Renowned academic Noam Chomsky has hit out at India's human rights record under Narendra Modi, accusing the prime minister of a "crackdown on students". Chomsky's remarks come in the wake of student leader Kanhaiya Kumar being arrested on charges of sedition, sparking a row about freedom of speech versus nationalism in the country.

Chomsky questioned the way authorities had handled the situation at the Jawaharlal Nehru University (JNU) and said that a culture of "authoritarian menace" had been seen during the incident. He also questioned the JNU vice chancellor Mamidala Jagadesh Kumar's decision to "allow police on campus when it was not legally required".

Speaking to the Press Trust of India, Chomsky said: "The intolerance debate is not just limited to India. There is plenty of intolerance everywhere. As for India's image, among people who care about human rights, freedom, and justice, it is declining."

Chomsky's comments come days after he signed an open letter condemning the "unlawful" arrest of Kumar and warned that the incident had brought "great dishonour to the [Indian] government". The letter was also signed by other academics from leading universities around the world, including Cambridge, UCL and the University of London. Nobel Laureate Orhan Pamuk was among the signatories who urged "all those genuinely concerned about the future of India and Indian universities to protest in wide mobilisation" against the "culture of authoritarian menace that the present government in India has generated".

Chomsky, 87, has noted that academic freedom was an important factor in determining freedom in a country.

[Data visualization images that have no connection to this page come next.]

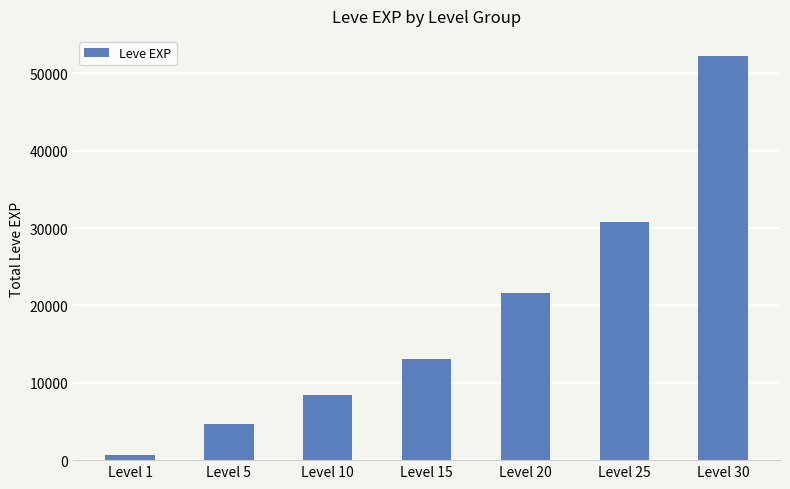

Which has a higher value, Level 1 or Level 15?

Level 15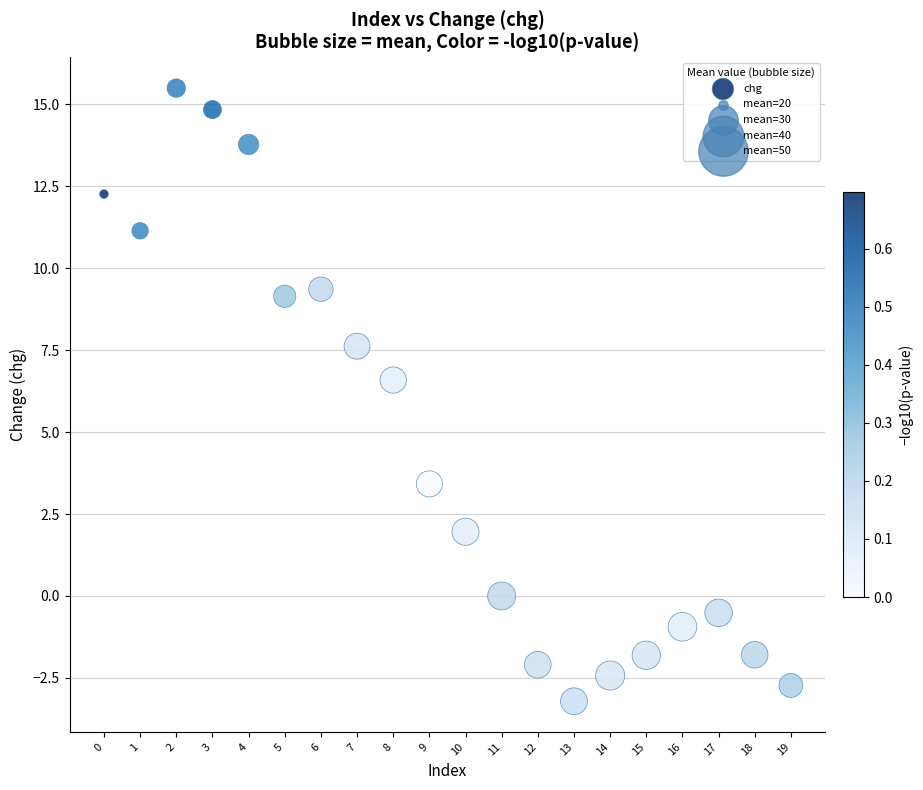

What Y value in the scatter plot is closest to 6?

6.6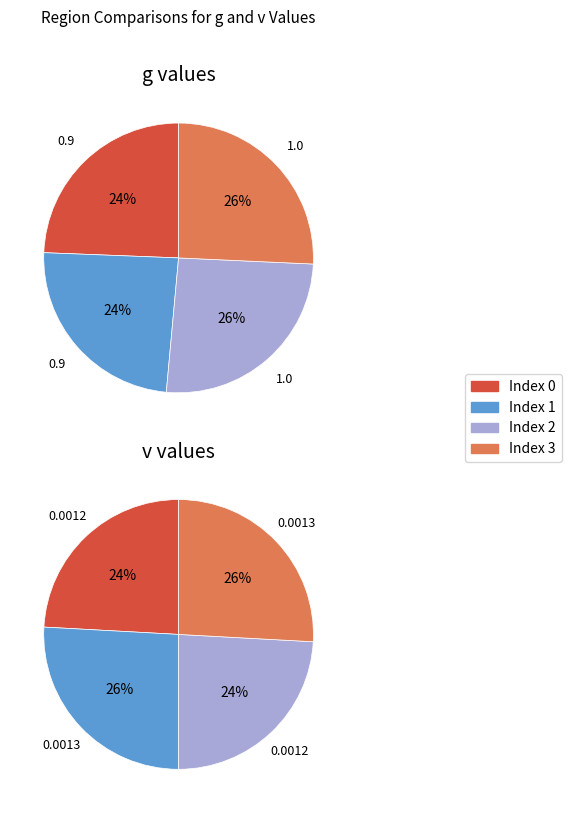

What percentage is NOT represented by 0?

75.6%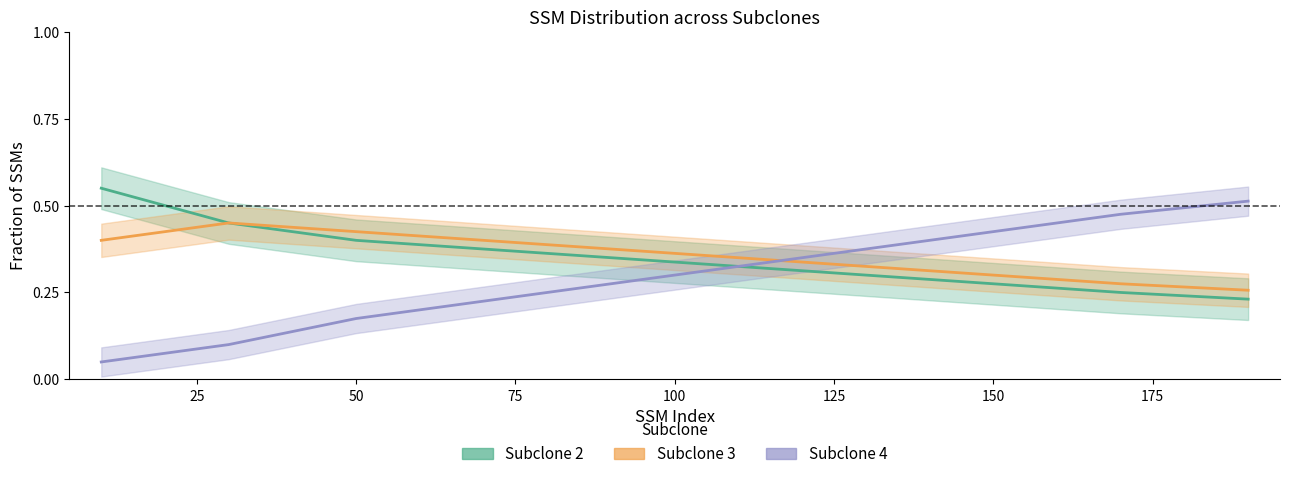

True or false: Subclone 2 has more than 0 points higher than both neighbors.

False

He is currently an emeritus professor of linguistics and philosophy at Massachusetts Institute of Technology (MIT) and has been awarded more than 40 honorary degrees from educational establishments around the world, including Harvard University and Columbia.

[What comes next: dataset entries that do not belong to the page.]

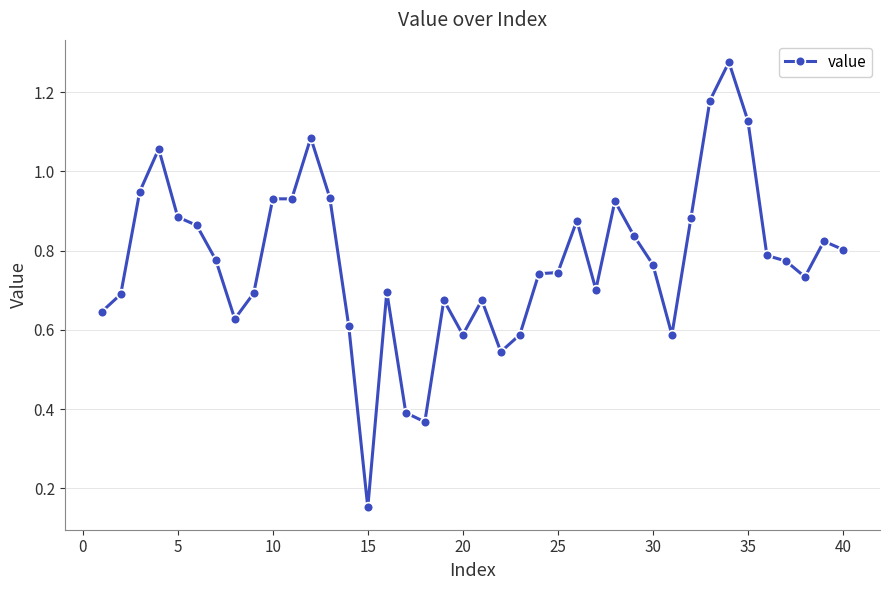

True or false: there are more than 1 points higher than both neighbors.

True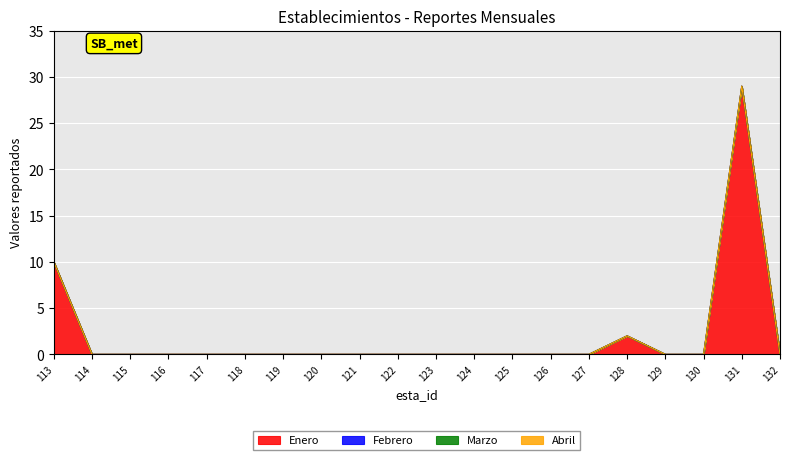

Reading left to right, list all the values displayed in this chart.

Enero: 10	0	0	0	0	0	0	0	0	0	0	0	0	0	0	2	0	0	29	0
Febrero: 0	0	0	0	0	0	0	0	0	0	0	0	0	0	0	0	0	0	0	0
Marzo: 0	0	0	0	0	0	0	0	0	0	0	0	0	0	0	0	0	0	0	0
Abril: 0	0	0	0	0	0	0	0	0	0	0	0	0	0	0	0	0	0	0	0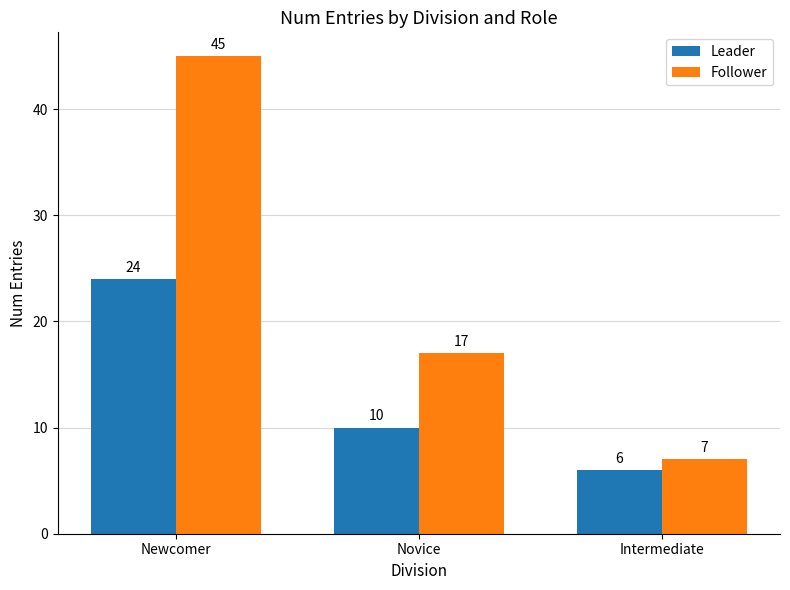

Reading left to right, list all the values displayed in this chart.

Leader: Newcomer=24	Novice=10	Intermediate=6
Follower: Newcomer=45	Novice=17	Intermediate=7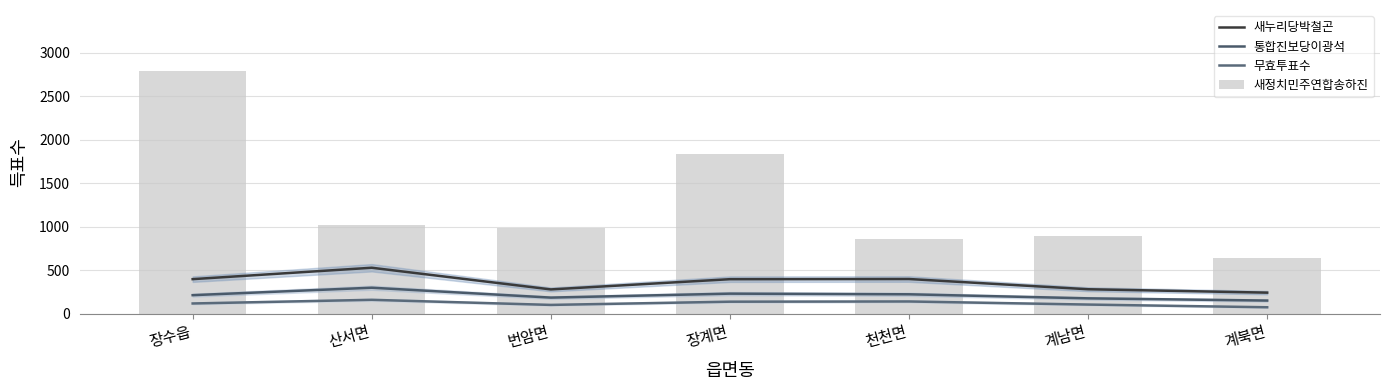

Reading left to right, list all the values displayed in this chart.

새누리당박철곤: 장수읍=399.0	산서면=530.0	번암면=281.0	장계면=398.5	천천면=400.5	계남면=283.0	계북면=244.0
통합진보당이광석: 장수읍=215.0	산서면=300.5	번암면=187.0	장계면=232.5	천천면=225.0	계남면=178.5	계북면=153.0
무효투표수: 장수읍=119.5	산서면=161.5	번암면=103.0	장계면=140.0	천천면=142.5	계남면=107.0	계북면=76.0
새정치민주연합송하진: 장수읍=2793.0	산서면=1017.0	번암면=982.0	장계면=1836.0	천천면=859.0	계남면=895.0	계북면=645.0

Chomsky said: "Academic freedoms are a key indicator of the overall status of political freedom and democracy. The acceleration of privatisation across the public higher education system is undermining these freedoms on a global scale. The sequence of events at JNU signal towards a culture of authoritarian menace."

Chomsky's slam on Modi's human rights record comes days after India denied a visa to the US Commission on International Religious Freedom (USCIRF) for the group's planned trip to the country. The USCIRF was due to visit India to assess conditions of religious freedom under the Modi government, amid reports of increasing intolerance experienced by the country's religious minority community.

Chairman of USCIRF hit out at the Indian government following the visa rejection: "As a pluralistic, non-sectarian and democratic state, and a close partner of the United States, India should have the confidence to allow our visit."